Yes, but in a different way. The domestic, nature-focused, and space-rich destinations saw a massive boom first. Places like Maine, national parks, and rural cabins became the only options and remained intensely popular as people prioritized safety and open air. This accelerated the "slow travel" trend that was already on the 2020 lists.
What was the biggest mistake in pre-2020 travel planning that this revealed?
Packing itineraries to the point of exhaustion. We confused movement with experience. 2020 proved that the most meaningful travel moments often come from stillness—sitting in a plaza people-watching, having a long conversation, or simply breathing in a new place without rushing to the next photo op.
How do I avoid overtourism now when visiting these popular places?
- Go Off-Season: Visit Kyoto in February, not April for cherry blossoms.
- Go Beyond the Iconic Spot: In Croatia, skip Dubrovnik's walls at midday and explore the island of Vis or the Pelješac peninsula.

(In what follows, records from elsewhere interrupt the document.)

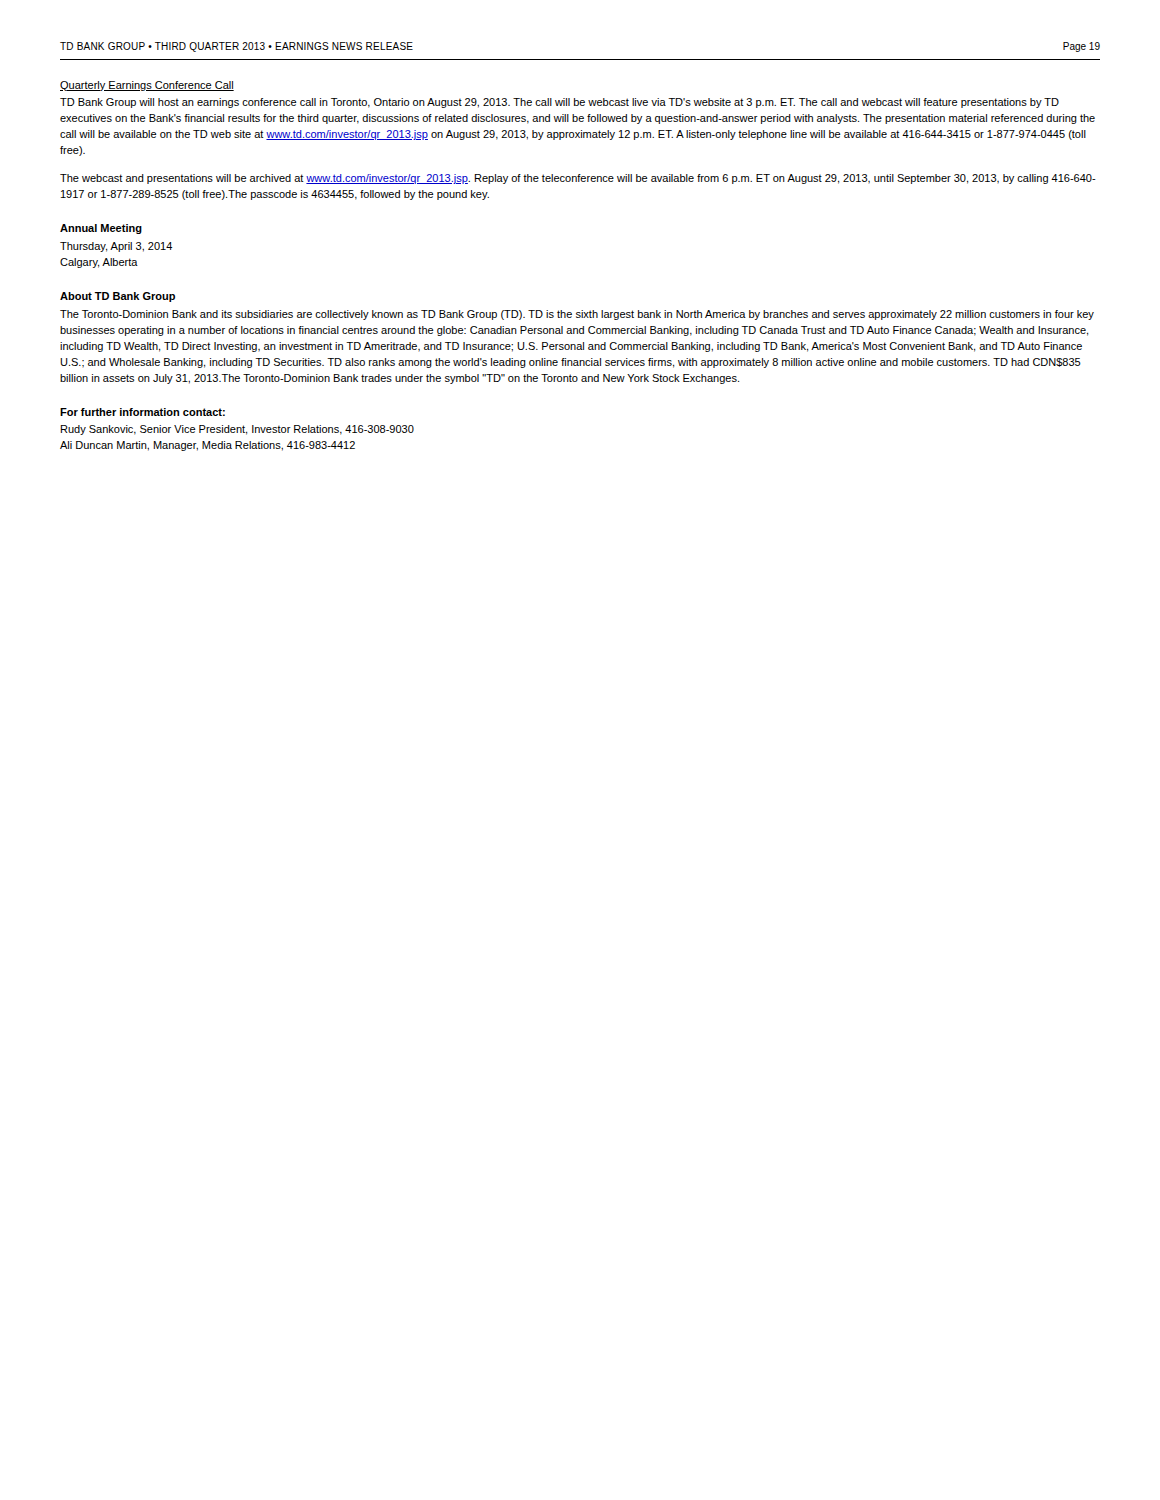TD BANK GROUP • THIRD QUARTER 2013 • EARNINGS NEWS RELEASE Page 19
Quarterly Earnings Conference Call
TD Bank Group will host an earnings conference call in Toronto, Ontario on August 29, 2013. The call will be webcast live via TD's website at 3 p.m. ET. The call and webcast will feature presentations by TD executives on the Bank's financial results for the third quarter, discussions of related disclosures, and will be followed by a question-and-answer period with analysts. The presentation material referenced during the call will be available on the TD web site at www.td.com/investor/qr_2013.jsp on August 29, 2013, by approximately 12 p.m. ET. A listen-only telephone line will be available at 416-644-3415 or 1-877-974-0445 (toll free).
The webcast and presentations will be archived at www.td.com/investor/qr_2013.jsp. Replay of the teleconference will be available from 6 p.m. ET on August 29, 2013, until September 30, 2013, by calling 416-640-1917 or 1-877-289-8525 (toll free).The passcode is 4634455, followed by the pound key.
Annual Meeting
Thursday, April 3, 2014
Calgary, Alberta
About TD Bank Group
The Toronto-Dominion Bank and its subsidiaries are collectively known as TD Bank Group (TD). TD is the sixth largest bank in North America by branches and serves approximately 22 million customers in four key businesses operating in a number of locations in financial centres around the globe: Canadian Personal and Commercial Banking, including TD Canada Trust and TD Auto Finance Canada; Wealth and Insurance, including TD Wealth, TD Direct Investing, an investment in TD Ameritrade, and TD Insurance; U.S. Personal and Commercial Banking, including TD Bank, America's Most Convenient Bank, and TD Auto Finance U.S.; and Wholesale Banking, including TD Securities. TD also ranks among the world's leading online financial services firms, with approximately 8 million active online and mobile customers. TD had CDN$835 billion in assets on July 31, 2013.The Toronto-Dominion Bank trades under the symbol "TD" on the Toronto and New York Stock Exchanges.
For further information contact:
Rudy Sankovic, Senior Vice President, Investor Relations, 416-308-9030
Ali Duncan Martin, Manager, Media Relations, 416-983-4412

- Book Local & Small: Stay in a family-run guesthouse, hire a local guide, eat at restaurants not in the old town center. This distributes economic benefit and reduces pressure on honeypot sites.
- Be an Ambassador, Not a Consumer: Travel with the mindset of leaving the place better. Pick up litter, respect quiet hours, shop locally.
Is the "dream destination" list dead?
No, but it's been humbled. It's now a source of inspiration, not a prescription. A list should start conversations: "Why is this place special? What can I learn there? How can I visit responsibly?" instead of "I need to go here because it's ranked #1."
What's the #1 takeaway from 2020 for a traveler today?
Intentionality. Never travel on autopilot again. Choose your destination, your pace, and your activities with clear purpose. The gift of 2020 was the reset button. It showed us that travel is precious. Don't waste it on a trip you don't actually want to take.